Spring snow buries Manitoba, leaves roads dicey and rural schools closed

Like the flip of a switch, Manitoba has gone from a warm, dry spring to the dead of winter.

A storm that arrived Monday has quilted much of the province’s central and southern regions in up to 25 centimetres of heavy, wet snow.

And it’s not done yet.

Environment Canada says another 5-10 centimetres can be expected for Tuesday, with the snowfall warning still covering a broad swath of the province’s midsection.

In addition, visibility is expected to be poor at times as north winds gust up to 60 km/h, whipping around the fresh snow.

Dropping temperatures — a high of –1 C in Winnipeg rather than the normal high of 10 C — have turned the snow into a slushy, icy mix on the roads.

The province is reporting many highways are covered or partly covered by snow.

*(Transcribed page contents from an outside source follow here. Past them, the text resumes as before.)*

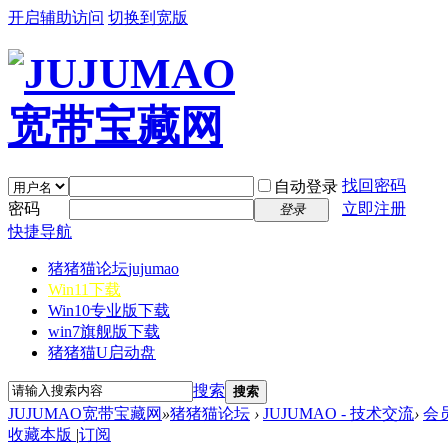
开启辅助访问
切换到宽版
找回密码
自动登录
密码
立即注册
登录
快捷导航
猪猪猫论坛
jujumao
Win11下载
Win10专业版下载
win7旗舰版下载
猪猪猫U启动盘
搜索
搜索
JUJUMAO宽带宝藏网
»
猪猪猫论坛
›
JUJUMAO - 技术交流
›
会
收藏本版
|
订阅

That has prompted a number of school closures in rural Manitoba for Tuesday, including:

  • Prairie Rose School Division.
  • Red River Valley School Division.
  • Sunrise School Division.
  • Lord Selkirk School Division.
  • Evergreen School Division.
  • Mennonite Collegiate Institute (Gretna).
  • Border Land School Division.

This photo kind of says it all about how the sudden shift in weather fortunes caught Winnipeggers off guard. (Tyson Koschik/CBC)

Environment Canada blames a low pressure system stalled over northwestern Ontario for spreading the snow westward into Manitoba.

Winnipeg has received about 20 centimetres so far, with more than half of that coming overnight into Tuesday morning.

The city and areas closer to the international border were not initially included in Monday’s snowfall warning but that changed in the afternoon. Winnipeg and areas south and southeast of it were added as the system muscled its way into more regions.

Winnipeg should be on the lower end of the 5-10 centimetres more that is expected before the snow and wind diminish and move out by the end of the day, said Environment Canada meteorologist Jason Knight.

“The system’s already breaking up a bit. I think the heaviest of it is mostly behind us,” he said, noting the Parklands region is the one that will see the higher end of Tuesday’s amount.

While many are likely grumbling about the storm, some see a bright side.

“I think it’s beautiful. Less pests around, you know — no mosquitoes and stuff like that,” said Max Cook, who was grabbing a coffee in downtown Winnipeg Tuesday morning.

He also considers himself lucky because he hadn’t yet changed out his truck’s snow tires or put out his patio furniture yet.

It’s back to winter in parts of central and southern Manitoba. (John Einarson/CBC)

Knight also noted the benefits to a spring snowstorm. While it’s April showers that are supposed to bring the May flowers, snow works, too.

“We actually depend on these to be bringing in the moisture at this time of year. So a storm like this is kind of unusual in the moment but it’s a very common spring phenomenon,” he said.

“This system was a little unusual in that it just stalled over northwestern Ontario and we ended up with two days of snow.”

Melted down, the white stuff will amount to about 20-25 millimetres of water for the parched farmland, “which puts a good dent in the drought conditions,” said Knight.

“But I don’t think it comes close to replacing the missing moisture over the last six months or so.”

Those melting temperatures should return soon, with Environment Canada calling for a high of 4 C in Winnipeg on Thursday and Friday.